Shedding old habits is the Hardest Task

We can't replace decades of "natural monopoly" regulation overnight without some effort to create new markets. We can’t replace decades of monolithic systems design without constantly re-examining our assumptions. It is going to be hard work to move to agent-based integration at every level. It will take continuing hard work at each transaction surface. The hardest part, though, will be changing the habits of thought.

This is why many of the “lessons” learned from the last round of electrical de-regulation are not very useful. A little de-regulation of the wholesale markets power without allowing new market entrants as buyers accomplishes just a little. A mix of regulated and un-regulated markets just creates gray markets for the pre-existing products. Today’s technologies, when brought to bear on power generation, distribution, and consumption, give us new opportunities, opportunities for markets and opportunities for innovation.

Today, at every surface of electrical transaction, the technology could easily handle open markets. The surfaces are the borders between Generation / Transmission / Distribution / Consumer. With today’s technology, there is no reason why individual consumers should not be able to contract with any generator they wish, whether individually, or through third party aggregators, the equivalent of mutual funds. With today’s technology, there is no reason for local distribution to be owned by the same company that owns the transmission lines – and some good opportunities to be had by separating them.

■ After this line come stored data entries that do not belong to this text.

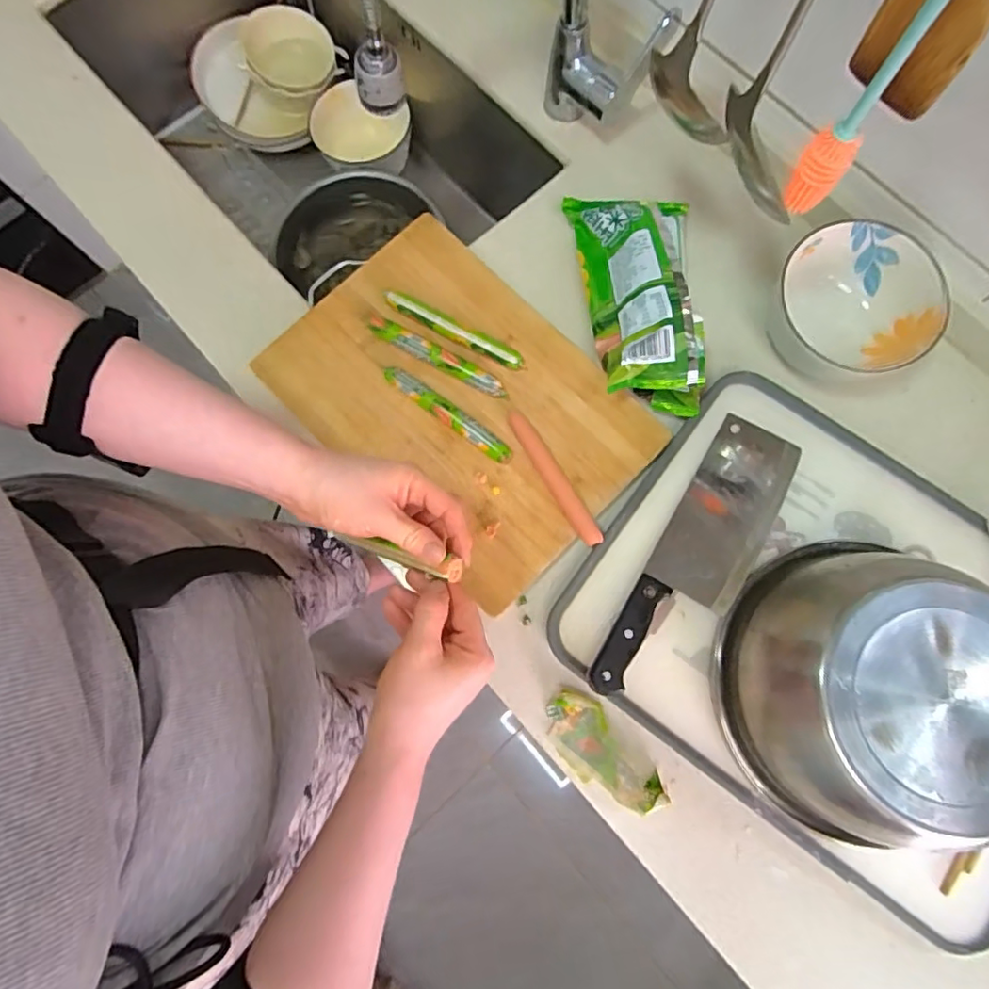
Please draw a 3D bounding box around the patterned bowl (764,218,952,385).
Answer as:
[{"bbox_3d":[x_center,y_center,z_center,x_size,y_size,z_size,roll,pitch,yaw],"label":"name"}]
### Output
[{"bbox_3d":[0.350,-0.183,0.563,0.131,0.069,0.144,0,78,1],"label":"patterned bowl"}]

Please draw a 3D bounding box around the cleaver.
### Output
[{"bbox_3d":[0.192,0.061,0.530,0.083,0.027,0.288,31,80,7],"label":"cleaver"}]

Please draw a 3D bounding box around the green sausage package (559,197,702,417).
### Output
[{"bbox_3d":[0.142,-0.198,0.566,0.122,0.062,0.235,-2,78,1],"label":"green sausage package"}]

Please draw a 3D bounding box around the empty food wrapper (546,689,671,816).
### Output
[{"bbox_3d":[0.094,0.230,0.508,0.052,0.026,0.118,-40,80,-7],"label":"empty food wrapper"}]

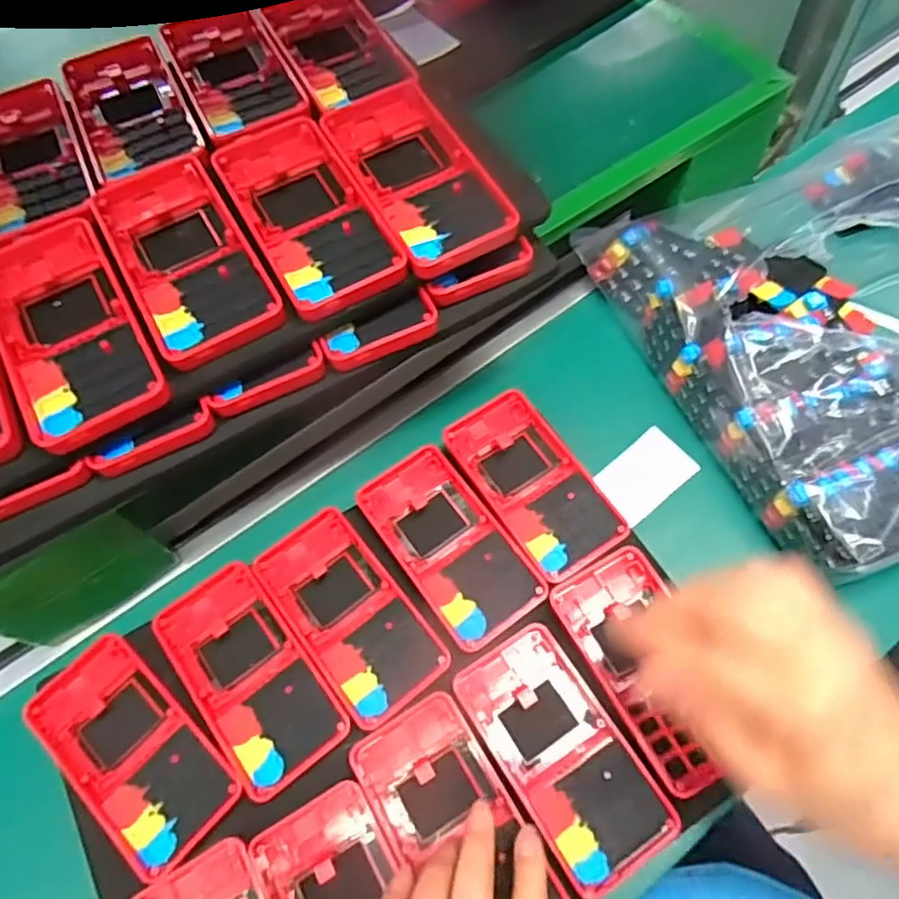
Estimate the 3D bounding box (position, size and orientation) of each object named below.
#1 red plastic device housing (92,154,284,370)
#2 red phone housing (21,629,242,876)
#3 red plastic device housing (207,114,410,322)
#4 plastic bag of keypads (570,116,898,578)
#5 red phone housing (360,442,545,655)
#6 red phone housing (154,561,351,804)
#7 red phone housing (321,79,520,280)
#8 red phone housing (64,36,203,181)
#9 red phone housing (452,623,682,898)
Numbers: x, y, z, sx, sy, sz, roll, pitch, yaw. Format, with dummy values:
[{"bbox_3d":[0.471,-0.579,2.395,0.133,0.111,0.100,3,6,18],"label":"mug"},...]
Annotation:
[{"bbox_3d":[-0.137,-0.100,0.350,0.062,0.020,0.129,-28,64,-10],"label":"red plastic device housing"},{"bbox_3d":[-0.172,0.156,0.355,0.127,0.007,0.060,38,71,21],"label":"red phone housing"},{"bbox_3d":[-0.078,-0.131,0.357,0.061,0.010,0.135,-27,64,-10],"label":"red plastic device housing"},{"bbox_3d":[0.284,-0.093,0.446,0.291,0.074,0.278,-24,63,-9],"label":"plastic bag of keypads"},{"bbox_3d":[-0.001,0.056,0.403,0.061,0.008,0.121,-32,65,-12],"label":"red phone housing"},{"bbox_3d":[-0.111,0.121,0.368,0.060,0.007,0.121,-36,66,-14],"label":"red phone housing"},{"bbox_3d":[-0.018,-0.151,0.367,0.061,0.016,0.124,-26,64,-10],"label":"red phone housing"},{"bbox_3d":[-0.192,-0.204,0.407,0.062,0.018,0.126,-25,63,-9],"label":"red phone housing"},{"bbox_3d":[0.058,0.157,0.349,0.063,0.015,0.121,-31,65,-12],"label":"red phone housing"}]

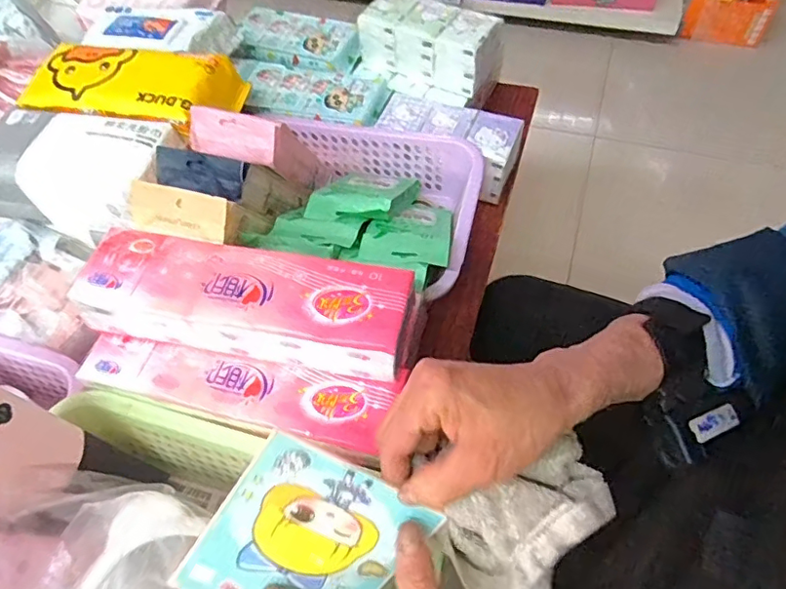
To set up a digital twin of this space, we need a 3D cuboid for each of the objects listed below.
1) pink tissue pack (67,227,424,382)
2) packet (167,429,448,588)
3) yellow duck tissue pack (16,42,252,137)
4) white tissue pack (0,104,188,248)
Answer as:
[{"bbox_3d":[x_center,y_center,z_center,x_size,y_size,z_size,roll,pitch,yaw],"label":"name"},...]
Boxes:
[{"bbox_3d":[-0.115,0.007,0.440,0.266,0.053,0.079,9,58,9],"label":"pink tissue pack"},{"bbox_3d":[-0.054,0.150,0.321,0.107,0.143,0.004,31,22,-10],"label":"packet"},{"bbox_3d":[-0.281,-0.222,0.590,0.222,0.052,0.106,9,58,10],"label":"yellow duck tissue pack"},{"bbox_3d":[-0.321,-0.123,0.565,0.212,0.084,0.103,9,58,9],"label":"white tissue pack"}]

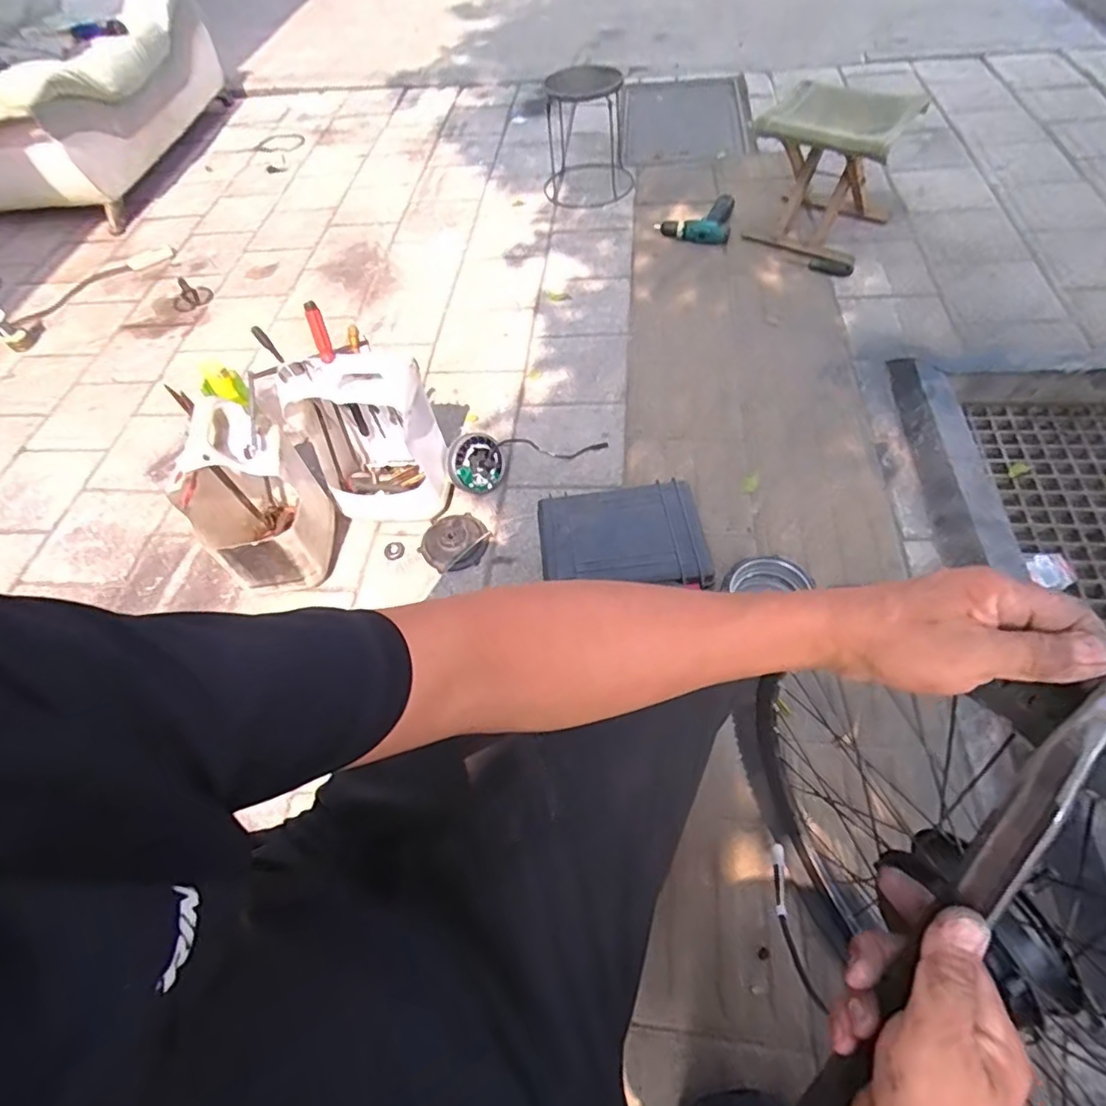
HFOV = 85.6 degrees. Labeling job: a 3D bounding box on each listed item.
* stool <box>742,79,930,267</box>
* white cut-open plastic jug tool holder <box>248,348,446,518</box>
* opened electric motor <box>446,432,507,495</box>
[{"bbox_3d":[0.674,-0.942,1.482,0.322,0.308,0.278,29,67,22],"label":"stool"},{"bbox_3d":[-0.343,-0.224,1.122,0.237,0.301,0.171,-2,56,7],"label":"white cut-open plastic jug tool holder"},{"bbox_3d":[-0.151,-0.181,1.211,0.124,0.118,0.045,6,22,-28],"label":"opened electric motor"}]

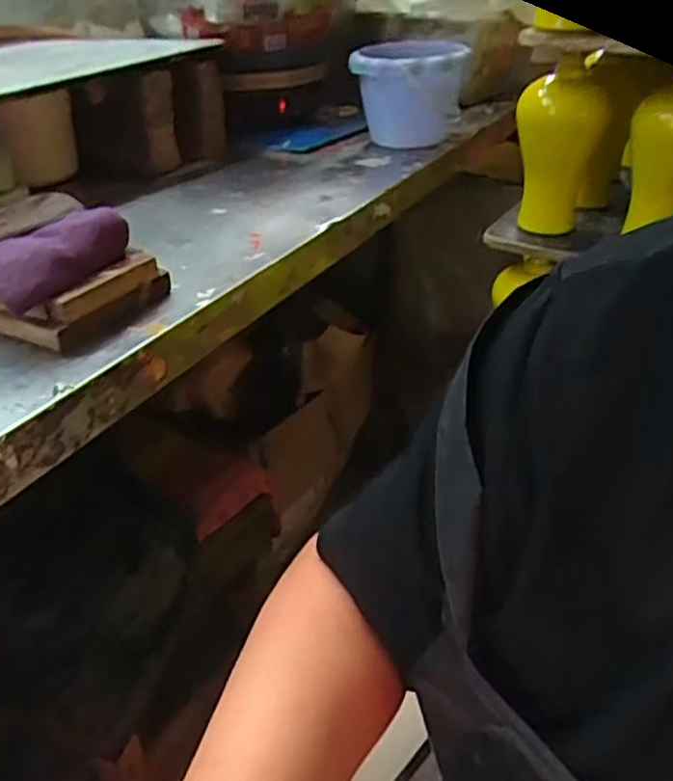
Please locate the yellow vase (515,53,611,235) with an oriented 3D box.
[{"bbox_3d":[0.266,-0.281,0.817,0.104,0.188,0.106,0,33,2],"label":"yellow vase"}]

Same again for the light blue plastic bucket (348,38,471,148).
[{"bbox_3d":[0.107,-0.432,1.000,0.177,0.143,0.158,2,33,5],"label":"light blue plastic bucket"}]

In the early PC era, common practice and ITS guidance was that computer equipment must be fully depreciated over 5 years. Looking backward at cost instead of forward at value prevented companies from realizing benefits from technological change. By some accounts, the moment when Microsoft seized control of the PC industry from IBM was when Gates realized that IBM was maintaining 286-based systems until fully depreciated. Utilities, with their focus on regulated cost recovery and static efficiency are stuck in the same trap. Until this changes, the electricity industry in the US will never be focused on the value creation and dynamic efficiencies that are the hallmark of every other engineered business in today’s world.

The old model for power markets was vertical integration from generation to consumer regulated as a natural monopoly. Economical microgrids integrating heterogeneous sources and storages methods cast doubt on how natural the monopoly is. Live metering technology with two way communications enable a market at each transition. Intelligent building systems let end users manage their power consumption, in response to their internal needs and to live pricing from the grid. The operations assumptions based around integrated operation, dumb metering, and lack of information are no longer valid.

We will recognize true deregulation of power markets by an increase in end user autonomy and an accompanying increase in innovation. It will enable market models that are nimble, looking to future value rather than back to sunk cost. Future value is dynamic, as it reflects changing consumer tastes in environmental policy, social environment, and in technology. True markets will let new entrants in, seeking to create value in novel ways. The last round of deregulation focused more on freeing up rent seekers, and, for some, escaping from poor [nuclear] plant decisions more than it did on creating any actual markets.

The technology is hard, and will be hard. Skilled engineering will be needed to find the value in new approaches. Great patience and public communications will be required to convince the public and utilities commissions to stay out of the way. But what we will need most is nimble vision to discover the new business models that will unlock innovation.

And the lenses that cloud the vision the most is seeing the way we have always done it.